La fillette courait dans les bois. Les bras tendus devant elle elle repoussait les buissons, arbustes et autres broussailles. Elle devait courir.
Elle avait peur, elle avait mal mais elle courait sans s'arrêter. Elle ne pouvait s'arrêter.
Au loin elle sentait la fumée, et entendait les cris des hommes. La peur lui enserrait le ventre.
Soudain le sol se déroba sous ses pieds. Malgré ses bras tendus, elle chuta en avant et tomba dans un petit ruisseau. Le contact de l'eau froide la fit hoqueter mais elle se releva aussitôt et reprit sa course. La forêt devenait plus dense mais pour rien au monde elle ne devait ralentir l'allure.
Ses poumons la brûlaient alors que le silence retombait dans le bois. Elle était à bout, luttant à chaque pas pour avancer, juste un petit peu plus.
Elle finit par s'écrouler, épuisée.
Elle roula sur le dos et regarda les étoiles au travers des frondaisons des arbres plus clairsemés. Elle était à bout. Elle aurait aimé quitter ce monde et la folie des hommes. Elle aurait aimé pouvoir partir ailleurs, dans un endroit où sa différence ne serait pas une malédiction.
Elle avait un goût de suie et de sang dans la bouche. Elle fixa les étoiles se demandant si quelqu'un, quelque part, la voyait, ou si elle était vraiment si seule...
Soudain une étoile filante traversa le ciel. La fillette cligna des yeux, surprise par ce signe des cieux. Elle pensait, espérait, qu'il y avait dans ce monde des gens comme elle, différents, rejetés et seuls.
Un sanglot la secoua mais elle ne chercha pas à retenir ses larmes. Tout cela devait sortir, un peu comme du pus d'une mauvaise blessure. Elle devait le laisser s'écouler sous peine d'imploser de l'intérieur.
Lentement elle s'apaisa, retombant dans le silence. Elle l'entendit alors, le chant des arbres, les plantes qui poussaient, la vie qui suivait son cours. Elle se sentit enveloppée par la nature. Elle était la nature.
Elle se sentait comme aspiré par la terre, comme si elle rentrait en elle et, enfin, elle se sentait bien.
Elle ferma les yeux et attendit.

– Approchez, souffla t'elle tout bas.

Elle rouvrit les yeux et se redressa sur ses coudes. Des loups étaient là, attirés par son odeur. Les animaux étaient ses seuls amis. La fillette n'avait pas peur d'eux, ils ne lui feraient aucun mal, contrairement aux hommes.
Elle tendit la main vers les loups qui la dévisageaient mais alors elle vit la brûlure sur son bras.
La douleur revint comme un violent coup porté directement à son cœur. Elle hurla et se plia en deux. La douleur était revenue, comme les souvenirs.

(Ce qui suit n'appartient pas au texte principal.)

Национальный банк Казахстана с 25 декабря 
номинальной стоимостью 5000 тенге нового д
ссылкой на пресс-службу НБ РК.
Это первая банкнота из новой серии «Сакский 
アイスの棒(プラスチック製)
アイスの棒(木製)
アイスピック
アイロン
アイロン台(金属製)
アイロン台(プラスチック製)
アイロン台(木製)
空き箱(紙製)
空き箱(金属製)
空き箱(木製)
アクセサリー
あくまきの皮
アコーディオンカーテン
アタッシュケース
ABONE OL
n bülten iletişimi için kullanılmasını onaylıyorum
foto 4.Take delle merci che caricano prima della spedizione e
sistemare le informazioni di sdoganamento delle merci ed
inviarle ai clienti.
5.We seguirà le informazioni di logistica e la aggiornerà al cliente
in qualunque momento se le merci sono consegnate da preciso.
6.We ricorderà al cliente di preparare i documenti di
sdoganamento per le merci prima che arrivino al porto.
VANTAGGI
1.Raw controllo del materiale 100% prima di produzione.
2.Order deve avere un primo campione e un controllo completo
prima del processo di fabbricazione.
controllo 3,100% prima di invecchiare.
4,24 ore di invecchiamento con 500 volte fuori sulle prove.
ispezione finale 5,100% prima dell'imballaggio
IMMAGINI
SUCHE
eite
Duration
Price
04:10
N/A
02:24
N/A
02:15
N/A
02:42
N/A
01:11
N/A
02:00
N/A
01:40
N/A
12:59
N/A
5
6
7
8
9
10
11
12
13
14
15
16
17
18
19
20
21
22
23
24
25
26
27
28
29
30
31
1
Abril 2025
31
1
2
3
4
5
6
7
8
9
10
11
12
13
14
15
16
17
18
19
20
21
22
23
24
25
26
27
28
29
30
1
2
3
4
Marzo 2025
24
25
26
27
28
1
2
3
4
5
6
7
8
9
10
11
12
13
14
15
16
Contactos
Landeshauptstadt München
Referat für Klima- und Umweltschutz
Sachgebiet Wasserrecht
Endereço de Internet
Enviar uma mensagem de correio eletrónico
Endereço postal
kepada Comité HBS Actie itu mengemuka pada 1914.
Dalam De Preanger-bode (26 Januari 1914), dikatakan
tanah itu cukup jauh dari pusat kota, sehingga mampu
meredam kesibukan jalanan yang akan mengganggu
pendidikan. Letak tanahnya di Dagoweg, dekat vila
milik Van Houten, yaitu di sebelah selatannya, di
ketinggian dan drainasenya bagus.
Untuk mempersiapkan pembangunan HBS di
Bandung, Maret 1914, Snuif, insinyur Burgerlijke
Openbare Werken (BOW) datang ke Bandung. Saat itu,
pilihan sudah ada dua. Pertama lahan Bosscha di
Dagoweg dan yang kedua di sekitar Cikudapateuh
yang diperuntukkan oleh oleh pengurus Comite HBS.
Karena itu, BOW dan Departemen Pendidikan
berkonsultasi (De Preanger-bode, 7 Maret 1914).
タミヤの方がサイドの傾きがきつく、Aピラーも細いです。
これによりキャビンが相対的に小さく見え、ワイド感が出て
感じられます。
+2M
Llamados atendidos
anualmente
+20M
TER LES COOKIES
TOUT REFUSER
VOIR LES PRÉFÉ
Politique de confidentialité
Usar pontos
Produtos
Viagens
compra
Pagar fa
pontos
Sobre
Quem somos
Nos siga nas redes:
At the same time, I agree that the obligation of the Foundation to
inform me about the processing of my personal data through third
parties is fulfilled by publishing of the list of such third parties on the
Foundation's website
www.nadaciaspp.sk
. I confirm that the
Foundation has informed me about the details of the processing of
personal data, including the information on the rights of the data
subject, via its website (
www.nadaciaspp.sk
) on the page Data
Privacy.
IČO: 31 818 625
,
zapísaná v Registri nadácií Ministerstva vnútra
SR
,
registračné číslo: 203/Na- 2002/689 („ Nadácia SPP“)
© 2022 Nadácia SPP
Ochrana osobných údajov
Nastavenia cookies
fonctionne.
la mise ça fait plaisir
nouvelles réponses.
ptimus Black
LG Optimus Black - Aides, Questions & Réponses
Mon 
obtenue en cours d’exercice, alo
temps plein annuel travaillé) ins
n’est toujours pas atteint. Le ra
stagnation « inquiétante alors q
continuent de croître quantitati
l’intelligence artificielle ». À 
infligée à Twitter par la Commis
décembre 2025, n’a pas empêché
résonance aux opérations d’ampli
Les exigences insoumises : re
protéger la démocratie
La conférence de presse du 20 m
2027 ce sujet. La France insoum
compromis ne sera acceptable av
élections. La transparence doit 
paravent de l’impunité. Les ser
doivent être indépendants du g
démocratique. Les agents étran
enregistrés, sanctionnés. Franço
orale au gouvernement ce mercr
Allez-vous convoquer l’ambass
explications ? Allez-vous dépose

Le début avait été normal, plutôt banal.
Elle vivait dans une modeste chaumière dans un petit village avec ses parents, ses deux grandes sœurs, son petit frère et sa petite sœur. Une famille normale dans une époque rude.
Puis elle a commencée à faire des choses étranges, à entendre des voix, à parler aux plantes et aux animaux.
Cela s'était amplifié avec le temps, comme une source se transformant en rivière pour se terminer fleuve.
C'était de plus en plus étrange, même pour elle. Sans le vouloir, elle agitait la forêt dans ses colères et parfois même semblait devenir immatériel. Elle avait quelque chose. Une chose anormale, un don... Une malédiction...

Bien sûr les gens du village avaient fini par le remarquer, notamment les frères Monthamor.
Dans leur petite communauté l'aînée faisait office d'homme de loi et son frère cadet de curé.
La fillette ne s'en inquiétait pas, elle se pensait à l'abri dans sa famille. Sa mère était douce et aimante, ainsi que ses sœurs et son frère mais dans le cœur de son père naissait peu à peu la peur. Une peur qui devint colère au fil des années.
Cette colère engendra à son tour la peur dans le cœur de la fillette, et cela la rendit instable, dangereuse. Pour elle-même, pour les autres...
Du haut de ses huit printemps, elle pensait déjà à partir, à fuir les regards oppressants des villageois et la peur que son père avait fait naître en elle.
Les nuits étaient toujours le pire moment. Elle était parfois certaine que son père allait venir se débarrasser d'elle, la tuer dans son sommeil. Heureusement, il y avait les voix, ses protecteurs invisibles, et cet instinct qui lui permettait de sentir les choses.
Mais cette nuit-là fut différente.
Dès le matin elle avait senti le changement, les villageois étaient étranges. Alors qu'elle traversait le village pour aller à la rivière puiser de l'eau, elle les avait trouvés distant, comme nerveux en sa présence. Hormis cela sa journée s'était déroulée comme toutes les autres et son esprit d'enfant avait mis cela de côté, jusqu'à la nuit tombée...
Elle dînait avec sa famille quand des coups avaient résonné à la porte. Malgré son jeune âge, elle vit le danger au travers du regard satisfait de son père. Le village était venu la chercher.
Elle, la païenne, la sorcière, le monstre...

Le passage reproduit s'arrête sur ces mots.